Re: Flume integration

Posted by ayan guha <gu...@gmail.com>.
Hi Mitch

I see your point now. So you are thinking Kafka as a central data exchange
platform and using flume to ingest one particular source to Kafka, am I
right?

In that case it makes a lot of sense.
On 21 Nov 2016 08:29, "Mich Talebzadeh" <mi...@gmail.com> wrote:

> Agreed but imagine a situation where your input stream is IBM/MQ and you
> want to use Spark to do some form of near real time calculation (Speed
> layer).
>
> Ignoring ingesting directly from IBM/MQ you can possibly use Flume to get
> data from IBM/MQ on HDFS. However, that is by definition a batch layer.
>
> Other alternative is to use Flume to feed into Kafka and do calculation in
> Spark itself on the raw data.
>
>
> I did search in Spark forum to see how many examples of using Flume
> integration with Spark and so found this example from Ian. So I suppose you
> can argue that there is no need for Kafka. However, Kafka integration into
> Spark streaming is well established and at least I have used in in anger
> and feel more comfortable that it is tried and tested. The issue is not
> necessarily flume to Spark streaming is not doable but more risk aversion.
>
> Let me know your thoughts.
>
> HTH
>
>
> ​​
>
> Dr Mich Talebzadeh
>
>
>
> LinkedIn * https://www.linkedin.com/profile/view?id=AAEAAAAWh2gBxianrbJd6zP6AcPCCdOABUrV8Pw
> <https://www.linkedin.com/profile/view?id=AAEAAAAWh2gBxianrbJd6zP6AcPCCdOABUrV8Pw>*
>
>
>
> http://talebzadehmich.wordpress.com
>
>
> *Disclaimer:* Use it at your own risk. Any and all responsibility for any
> loss, damage or destruction of data or any other property which may arise
> from relying on this email's technical content is explicitly disclaimed.
> The author will in no case be liable for any monetary damages arising from
> such loss, damage or destruction.
>
>
>
> On 20 November 2016 at 20:59, ayan guha <gu...@gmail.com> wrote:
>
>> Hi
>>
>> While I am following this discussion with interest, I am trying to
>> comprehend any architectural benefit of a spark sink.
>>
>> Is there any feature in flume makes it more suitable to ingest stream
>> data than sppark streaming, so that we should chain them? For example does
>> it help durability or reliability of the source?
>>
>> Or, it is a more tactical choice based on connector availability or such?
>>
>> To me, flume is important component to ingest streams to hdfs or hive
>> directly ie it plays on the batch side of lambda architecture pattern.
>> On 20 Nov 2016 22:30, "Mich Talebzadeh" <mi...@gmail.com>
>> wrote:
>>
>>> Hi Ian,
>>>
>>> Has this been resolved?

**Your goal**
Write out the stretch of the Flume integration thread from "On 21 Nov 2016" through "the raw data.", changing "IBM/MQ" to "ActiveMQ".

Stored data:

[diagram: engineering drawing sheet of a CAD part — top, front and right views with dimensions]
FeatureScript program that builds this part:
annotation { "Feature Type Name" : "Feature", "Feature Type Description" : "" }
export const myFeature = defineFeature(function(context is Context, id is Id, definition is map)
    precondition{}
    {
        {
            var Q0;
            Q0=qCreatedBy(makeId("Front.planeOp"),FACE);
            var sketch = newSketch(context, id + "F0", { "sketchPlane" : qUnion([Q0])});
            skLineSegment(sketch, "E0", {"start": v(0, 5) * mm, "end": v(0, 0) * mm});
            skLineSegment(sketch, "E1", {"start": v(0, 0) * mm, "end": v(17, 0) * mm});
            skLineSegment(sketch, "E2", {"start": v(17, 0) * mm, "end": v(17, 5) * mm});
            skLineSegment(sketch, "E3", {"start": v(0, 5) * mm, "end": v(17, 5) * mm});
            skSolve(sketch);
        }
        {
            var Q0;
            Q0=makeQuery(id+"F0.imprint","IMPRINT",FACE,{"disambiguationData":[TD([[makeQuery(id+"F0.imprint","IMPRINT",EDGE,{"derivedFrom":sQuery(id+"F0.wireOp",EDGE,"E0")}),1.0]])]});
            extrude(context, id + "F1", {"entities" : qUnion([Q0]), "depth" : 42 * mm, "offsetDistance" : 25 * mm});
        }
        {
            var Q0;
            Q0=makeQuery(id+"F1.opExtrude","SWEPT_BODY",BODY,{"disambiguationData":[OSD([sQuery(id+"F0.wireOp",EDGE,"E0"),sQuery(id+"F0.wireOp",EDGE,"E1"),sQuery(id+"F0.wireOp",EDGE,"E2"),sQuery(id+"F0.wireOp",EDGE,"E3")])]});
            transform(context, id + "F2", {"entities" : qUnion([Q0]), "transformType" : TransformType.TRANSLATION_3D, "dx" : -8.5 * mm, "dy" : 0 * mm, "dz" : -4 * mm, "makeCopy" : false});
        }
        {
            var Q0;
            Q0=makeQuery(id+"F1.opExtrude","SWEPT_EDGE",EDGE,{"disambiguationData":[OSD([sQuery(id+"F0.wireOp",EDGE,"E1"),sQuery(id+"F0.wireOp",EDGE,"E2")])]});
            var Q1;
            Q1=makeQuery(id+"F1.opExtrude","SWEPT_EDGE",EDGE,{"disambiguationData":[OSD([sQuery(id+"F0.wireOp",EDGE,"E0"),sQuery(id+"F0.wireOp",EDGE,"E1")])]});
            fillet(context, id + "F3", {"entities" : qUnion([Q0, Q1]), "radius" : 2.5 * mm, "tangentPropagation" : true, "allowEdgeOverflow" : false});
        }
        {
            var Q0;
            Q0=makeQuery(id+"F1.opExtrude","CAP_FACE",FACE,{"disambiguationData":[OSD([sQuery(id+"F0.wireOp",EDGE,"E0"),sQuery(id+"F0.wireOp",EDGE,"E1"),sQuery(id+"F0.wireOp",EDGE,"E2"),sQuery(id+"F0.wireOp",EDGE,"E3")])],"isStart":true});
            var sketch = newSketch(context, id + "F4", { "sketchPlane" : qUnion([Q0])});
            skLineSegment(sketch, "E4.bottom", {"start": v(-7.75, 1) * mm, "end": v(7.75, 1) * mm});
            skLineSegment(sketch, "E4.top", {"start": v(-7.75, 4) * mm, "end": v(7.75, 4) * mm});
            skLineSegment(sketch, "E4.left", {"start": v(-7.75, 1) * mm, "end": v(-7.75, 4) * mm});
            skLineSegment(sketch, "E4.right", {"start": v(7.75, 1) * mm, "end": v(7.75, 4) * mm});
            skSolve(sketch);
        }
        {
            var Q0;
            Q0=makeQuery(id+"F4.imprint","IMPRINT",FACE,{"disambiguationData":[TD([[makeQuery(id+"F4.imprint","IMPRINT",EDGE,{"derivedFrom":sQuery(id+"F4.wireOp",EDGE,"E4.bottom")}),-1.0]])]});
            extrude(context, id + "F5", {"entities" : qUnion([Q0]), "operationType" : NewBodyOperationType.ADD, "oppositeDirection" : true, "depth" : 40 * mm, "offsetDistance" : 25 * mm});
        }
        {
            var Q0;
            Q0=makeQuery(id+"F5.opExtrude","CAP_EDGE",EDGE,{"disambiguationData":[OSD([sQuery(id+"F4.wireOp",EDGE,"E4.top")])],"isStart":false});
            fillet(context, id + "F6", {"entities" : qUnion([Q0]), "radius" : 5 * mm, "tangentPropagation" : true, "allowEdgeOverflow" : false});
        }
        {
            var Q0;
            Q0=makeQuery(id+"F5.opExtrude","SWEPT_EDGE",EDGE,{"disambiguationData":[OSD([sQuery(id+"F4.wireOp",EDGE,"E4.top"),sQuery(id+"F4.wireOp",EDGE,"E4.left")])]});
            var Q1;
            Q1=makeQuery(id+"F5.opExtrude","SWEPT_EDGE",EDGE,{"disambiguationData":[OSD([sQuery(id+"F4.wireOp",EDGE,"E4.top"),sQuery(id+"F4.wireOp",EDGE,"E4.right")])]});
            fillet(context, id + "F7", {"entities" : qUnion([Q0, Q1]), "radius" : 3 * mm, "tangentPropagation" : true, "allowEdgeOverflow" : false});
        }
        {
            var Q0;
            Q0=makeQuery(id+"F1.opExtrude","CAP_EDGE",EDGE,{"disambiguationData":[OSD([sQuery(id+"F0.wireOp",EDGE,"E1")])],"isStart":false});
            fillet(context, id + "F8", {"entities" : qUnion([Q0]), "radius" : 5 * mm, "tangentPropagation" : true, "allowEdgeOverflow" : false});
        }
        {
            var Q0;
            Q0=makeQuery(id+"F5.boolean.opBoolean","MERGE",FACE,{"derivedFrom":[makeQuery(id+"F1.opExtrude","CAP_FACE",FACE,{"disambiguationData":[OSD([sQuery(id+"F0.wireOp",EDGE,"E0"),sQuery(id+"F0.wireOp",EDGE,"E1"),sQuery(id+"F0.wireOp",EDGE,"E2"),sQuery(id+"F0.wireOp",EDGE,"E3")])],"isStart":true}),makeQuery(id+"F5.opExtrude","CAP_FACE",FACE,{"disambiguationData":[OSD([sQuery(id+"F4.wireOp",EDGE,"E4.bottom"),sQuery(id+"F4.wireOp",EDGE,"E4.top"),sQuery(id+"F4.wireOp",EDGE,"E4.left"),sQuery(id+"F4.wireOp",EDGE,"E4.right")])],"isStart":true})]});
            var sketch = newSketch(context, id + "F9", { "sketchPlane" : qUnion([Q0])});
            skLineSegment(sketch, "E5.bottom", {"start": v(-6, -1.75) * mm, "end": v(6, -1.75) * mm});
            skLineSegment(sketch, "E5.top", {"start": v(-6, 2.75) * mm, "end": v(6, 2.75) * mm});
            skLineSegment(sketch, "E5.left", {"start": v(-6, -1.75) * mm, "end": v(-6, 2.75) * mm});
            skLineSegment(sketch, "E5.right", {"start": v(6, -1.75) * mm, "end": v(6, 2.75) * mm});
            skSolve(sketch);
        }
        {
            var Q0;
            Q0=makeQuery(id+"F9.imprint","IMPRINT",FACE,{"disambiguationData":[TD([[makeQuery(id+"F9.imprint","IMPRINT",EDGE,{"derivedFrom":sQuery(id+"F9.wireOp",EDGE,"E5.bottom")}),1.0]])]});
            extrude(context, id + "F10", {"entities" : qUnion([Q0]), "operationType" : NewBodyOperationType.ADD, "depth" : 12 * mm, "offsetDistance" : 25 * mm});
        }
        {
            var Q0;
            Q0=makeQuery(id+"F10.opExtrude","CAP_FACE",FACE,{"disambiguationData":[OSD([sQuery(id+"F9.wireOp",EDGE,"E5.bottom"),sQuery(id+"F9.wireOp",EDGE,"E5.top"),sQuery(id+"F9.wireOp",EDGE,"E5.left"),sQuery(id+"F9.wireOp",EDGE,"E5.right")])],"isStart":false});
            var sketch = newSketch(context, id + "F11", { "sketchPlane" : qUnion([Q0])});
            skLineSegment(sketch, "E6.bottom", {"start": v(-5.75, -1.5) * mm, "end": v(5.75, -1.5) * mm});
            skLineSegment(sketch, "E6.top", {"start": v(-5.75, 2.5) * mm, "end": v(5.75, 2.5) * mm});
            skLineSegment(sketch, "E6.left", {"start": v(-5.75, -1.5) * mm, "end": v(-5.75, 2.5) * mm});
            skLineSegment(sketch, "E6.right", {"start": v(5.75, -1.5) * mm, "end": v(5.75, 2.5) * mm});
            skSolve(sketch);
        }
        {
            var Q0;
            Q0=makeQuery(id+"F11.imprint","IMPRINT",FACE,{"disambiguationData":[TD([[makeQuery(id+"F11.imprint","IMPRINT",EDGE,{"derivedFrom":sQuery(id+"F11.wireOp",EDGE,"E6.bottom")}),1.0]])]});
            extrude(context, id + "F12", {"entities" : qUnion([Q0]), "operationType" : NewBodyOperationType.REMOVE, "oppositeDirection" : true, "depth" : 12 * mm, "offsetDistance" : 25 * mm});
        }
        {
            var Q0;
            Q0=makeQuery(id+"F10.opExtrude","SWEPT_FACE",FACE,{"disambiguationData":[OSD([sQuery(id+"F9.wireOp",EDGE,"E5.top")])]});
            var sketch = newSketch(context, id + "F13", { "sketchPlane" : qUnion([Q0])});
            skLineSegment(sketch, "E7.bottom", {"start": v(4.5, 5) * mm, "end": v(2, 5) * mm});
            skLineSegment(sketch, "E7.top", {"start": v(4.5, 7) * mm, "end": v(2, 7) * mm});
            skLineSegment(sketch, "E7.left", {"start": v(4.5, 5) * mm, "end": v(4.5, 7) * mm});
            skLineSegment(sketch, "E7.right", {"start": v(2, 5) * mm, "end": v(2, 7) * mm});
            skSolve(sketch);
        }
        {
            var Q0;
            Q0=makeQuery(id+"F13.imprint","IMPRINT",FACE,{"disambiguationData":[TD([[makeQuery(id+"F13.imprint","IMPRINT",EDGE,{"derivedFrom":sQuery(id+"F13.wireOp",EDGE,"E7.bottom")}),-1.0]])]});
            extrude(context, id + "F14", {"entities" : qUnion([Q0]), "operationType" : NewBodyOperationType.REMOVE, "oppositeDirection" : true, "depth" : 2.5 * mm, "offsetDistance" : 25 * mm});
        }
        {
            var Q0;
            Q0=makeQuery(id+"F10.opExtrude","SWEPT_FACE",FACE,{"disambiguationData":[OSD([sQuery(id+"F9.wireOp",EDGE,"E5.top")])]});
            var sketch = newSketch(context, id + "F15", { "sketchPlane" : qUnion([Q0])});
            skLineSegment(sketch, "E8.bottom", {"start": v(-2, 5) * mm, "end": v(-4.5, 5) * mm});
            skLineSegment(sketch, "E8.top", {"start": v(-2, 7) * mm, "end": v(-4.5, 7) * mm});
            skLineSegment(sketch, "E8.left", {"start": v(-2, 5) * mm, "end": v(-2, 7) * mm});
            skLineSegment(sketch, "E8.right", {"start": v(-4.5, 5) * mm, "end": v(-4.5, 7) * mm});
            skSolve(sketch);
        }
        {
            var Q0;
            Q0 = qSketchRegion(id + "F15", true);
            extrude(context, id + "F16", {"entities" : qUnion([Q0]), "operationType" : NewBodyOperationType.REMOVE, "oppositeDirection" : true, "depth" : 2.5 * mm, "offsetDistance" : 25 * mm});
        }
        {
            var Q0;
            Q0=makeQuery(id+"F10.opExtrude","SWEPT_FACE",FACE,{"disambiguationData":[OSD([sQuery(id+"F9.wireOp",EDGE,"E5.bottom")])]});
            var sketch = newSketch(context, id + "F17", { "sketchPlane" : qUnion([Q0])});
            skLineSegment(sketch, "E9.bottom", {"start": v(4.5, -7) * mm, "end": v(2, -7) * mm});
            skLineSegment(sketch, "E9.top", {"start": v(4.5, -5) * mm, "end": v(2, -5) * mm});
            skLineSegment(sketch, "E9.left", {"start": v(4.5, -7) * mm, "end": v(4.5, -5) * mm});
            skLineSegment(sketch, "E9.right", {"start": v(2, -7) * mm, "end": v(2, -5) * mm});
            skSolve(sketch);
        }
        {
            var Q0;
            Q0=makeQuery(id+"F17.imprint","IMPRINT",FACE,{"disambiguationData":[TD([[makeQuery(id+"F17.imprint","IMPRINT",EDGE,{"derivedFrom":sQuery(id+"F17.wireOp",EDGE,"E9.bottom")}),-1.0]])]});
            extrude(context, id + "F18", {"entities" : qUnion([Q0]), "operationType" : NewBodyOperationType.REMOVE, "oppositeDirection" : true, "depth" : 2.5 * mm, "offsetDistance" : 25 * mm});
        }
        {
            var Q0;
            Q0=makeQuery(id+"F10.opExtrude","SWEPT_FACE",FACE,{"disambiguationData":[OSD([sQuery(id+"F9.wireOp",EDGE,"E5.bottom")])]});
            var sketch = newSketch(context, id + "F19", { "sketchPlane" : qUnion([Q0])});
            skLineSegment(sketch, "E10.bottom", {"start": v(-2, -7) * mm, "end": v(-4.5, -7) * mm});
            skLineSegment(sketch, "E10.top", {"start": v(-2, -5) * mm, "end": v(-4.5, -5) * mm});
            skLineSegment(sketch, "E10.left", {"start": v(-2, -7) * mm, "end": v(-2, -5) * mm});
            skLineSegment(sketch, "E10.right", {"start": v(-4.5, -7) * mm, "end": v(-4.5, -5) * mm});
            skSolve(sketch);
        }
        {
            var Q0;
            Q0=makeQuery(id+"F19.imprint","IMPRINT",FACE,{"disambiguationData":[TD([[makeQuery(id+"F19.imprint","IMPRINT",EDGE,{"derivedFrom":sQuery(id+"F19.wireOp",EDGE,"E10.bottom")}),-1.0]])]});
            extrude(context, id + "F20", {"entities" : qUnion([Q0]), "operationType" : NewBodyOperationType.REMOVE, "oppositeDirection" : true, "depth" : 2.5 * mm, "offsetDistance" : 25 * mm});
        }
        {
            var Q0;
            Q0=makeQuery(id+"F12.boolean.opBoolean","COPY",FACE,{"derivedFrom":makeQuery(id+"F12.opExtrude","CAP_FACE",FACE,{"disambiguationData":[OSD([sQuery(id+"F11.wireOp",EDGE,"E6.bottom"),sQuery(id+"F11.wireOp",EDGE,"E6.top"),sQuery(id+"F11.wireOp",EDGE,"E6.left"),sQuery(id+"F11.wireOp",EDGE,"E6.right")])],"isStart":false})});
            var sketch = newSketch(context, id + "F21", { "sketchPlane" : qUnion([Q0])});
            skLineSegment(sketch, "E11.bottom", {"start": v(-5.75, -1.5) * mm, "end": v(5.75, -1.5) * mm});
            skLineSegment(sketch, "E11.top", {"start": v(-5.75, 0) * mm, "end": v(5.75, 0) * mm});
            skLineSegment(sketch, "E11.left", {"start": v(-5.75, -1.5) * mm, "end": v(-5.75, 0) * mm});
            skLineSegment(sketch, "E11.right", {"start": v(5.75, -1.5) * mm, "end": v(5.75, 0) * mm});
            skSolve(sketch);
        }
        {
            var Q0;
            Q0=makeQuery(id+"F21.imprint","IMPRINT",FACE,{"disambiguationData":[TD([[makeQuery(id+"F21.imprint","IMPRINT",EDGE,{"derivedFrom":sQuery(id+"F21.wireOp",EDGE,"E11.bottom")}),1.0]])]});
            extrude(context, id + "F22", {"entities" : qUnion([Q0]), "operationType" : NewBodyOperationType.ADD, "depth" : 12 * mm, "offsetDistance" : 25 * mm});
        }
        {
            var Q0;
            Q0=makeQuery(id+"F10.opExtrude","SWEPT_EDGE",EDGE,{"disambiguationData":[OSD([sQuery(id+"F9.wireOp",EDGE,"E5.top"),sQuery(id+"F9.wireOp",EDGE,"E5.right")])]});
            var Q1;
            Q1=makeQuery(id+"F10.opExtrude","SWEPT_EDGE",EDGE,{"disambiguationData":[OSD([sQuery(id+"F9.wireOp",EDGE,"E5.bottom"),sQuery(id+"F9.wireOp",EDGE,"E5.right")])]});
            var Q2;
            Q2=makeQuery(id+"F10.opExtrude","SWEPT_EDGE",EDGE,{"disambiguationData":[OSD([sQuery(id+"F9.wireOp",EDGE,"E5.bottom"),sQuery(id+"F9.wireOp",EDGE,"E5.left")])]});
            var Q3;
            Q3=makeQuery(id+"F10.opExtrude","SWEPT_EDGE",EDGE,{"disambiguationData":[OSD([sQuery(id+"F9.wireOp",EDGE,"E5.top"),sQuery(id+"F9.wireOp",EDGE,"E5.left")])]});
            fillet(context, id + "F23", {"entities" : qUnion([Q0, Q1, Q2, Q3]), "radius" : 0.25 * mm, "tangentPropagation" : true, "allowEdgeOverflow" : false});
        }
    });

**Result**
On 21 Nov 2016 08:29, "Mich Talebzadeh" <mi...@gmail.com> wrote:

> Agreed but imagine a situation where your input stream is ActiveMQ and you
> want to use Spark to do some form of near real time calculation (Speed
> layer).
>
> Ignoring ingesting directly from ActiveMQ you can possibly use Flume to get
> data from ActiveMQ on HDFS. However, that is by definition a batch layer.
>
> Other alternative is to use Flume to feed into Kafka and do calculation in
> Spark itself on the raw data.